Author auto.pub | Published on: 12.11.2025

Tesla, long proud of its visionary image and supposedly unshakable leadership, lost two of its key figures in a single day. On 10 November, two men directly tied to the company’s most important models, the Cybertruck and the Model Y, announced their departures.

According to Reuters, Siddhant Awasthi, head of Cybertruck development and one of Tesla’s longest-serving engineers, left the company after nearly a decade. He started as an intern and later took charge of the brand’s most polarising project, the electric pickup. Just a few months before leaving, he had been promoted to lead the Model 3 programme. The same day brought another blow: Emmanuel Lamacchia, who oversaw Model Y product development and production, also resigned.

Both men had spent around eight years at Tesla. Under Awasthi’s watch, the Cybertruck finally reached production, though sales have fallen short of expectations. Lamacchia earned praise for his ability to reorganise factories across three continents in just two weeks to launch Model Y mass production, still Tesla’s most commercially successful model.

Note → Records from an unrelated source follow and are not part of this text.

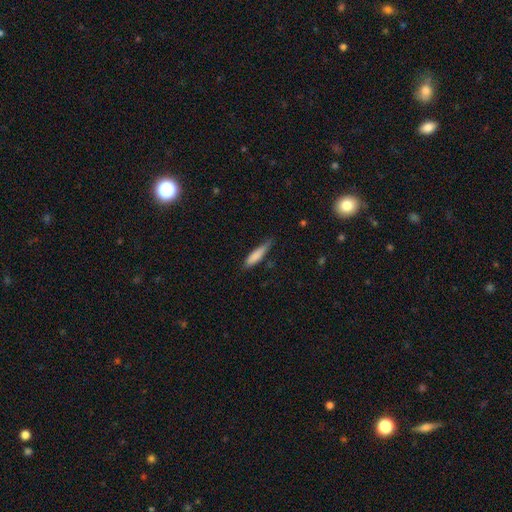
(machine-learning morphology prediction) Smooth or featured? Predicted: smooth (p=0.80). How rounded? Predicted: cigar-shaped (p=0.79). Merging? Predicted: none (p=0.64).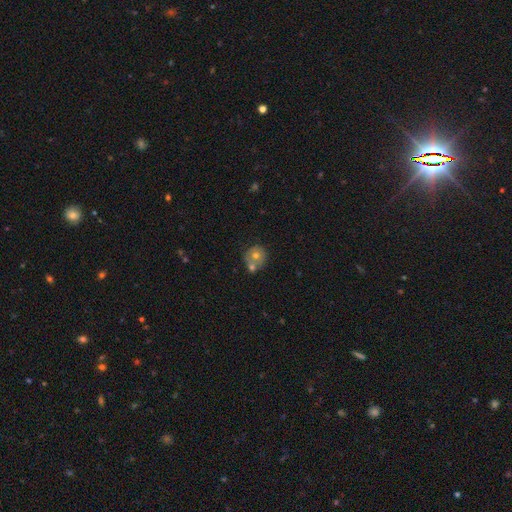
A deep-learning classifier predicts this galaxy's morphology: This is likely a smooth galaxy (60%). How rounded: clearly round (87%). Merging: possibly none (50%).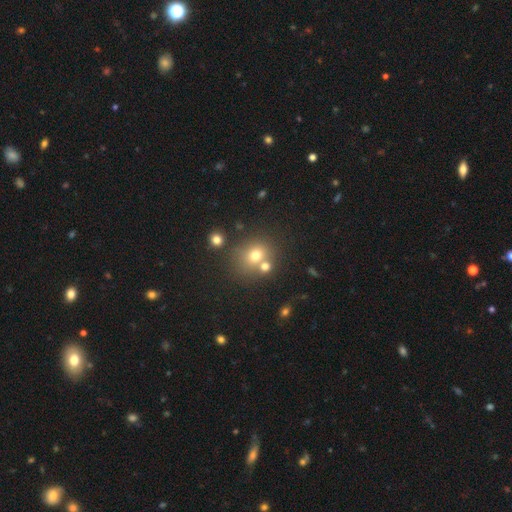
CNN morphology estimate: A smooth galaxy with no disk features (69%) that is round (76%). Merging: none (57%).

Tesla declined to comment on the departures. It remains unclear whether they were personal decisions or part of a wider restructuring. The Financial Times noted that the exits come as Elon Musk shifts focus towards artificial intelligence and “robotaxi” projects, while traditional car production appears to be taking a back seat.

The New York Post added that tension had been building within the Cybertruck team over production hurdles and customer feedback suggesting the project was more technically challenging than initially expected.

This isn’t the first time senior leaders have walked out of Tesla. A year ago, Dany Ho, the executive overseeing all vehicle programmes, including the Model 3, left the company, followed soon after by his deputy, David Zhang. Such turnover paints a picture of a corporate culture in constant motion — not always in predictable directions.

The shake-up comes only weeks after Tesla’s shareholder meeting, where 75 percent of voters approved Elon Musk’s record-breaking trillion-dollar compensation package. To earn it, Musk must grow Tesla’s market value from its current 1.4 trillion dollars to 8.5 trillion within ten years, a staggering target that makes every engineer’s and executive’s contribution critical.

Losing two pivotal figures in one day is more than a staffing issue. It signals a deeper shift inside Tesla. As the company moves toward robotics and AI-driven manufacturing, the traditional roles of product and development leaders may start to fade. Drama has always followed Tesla, but this time, the storm seems to be brewing right under its engineering wing.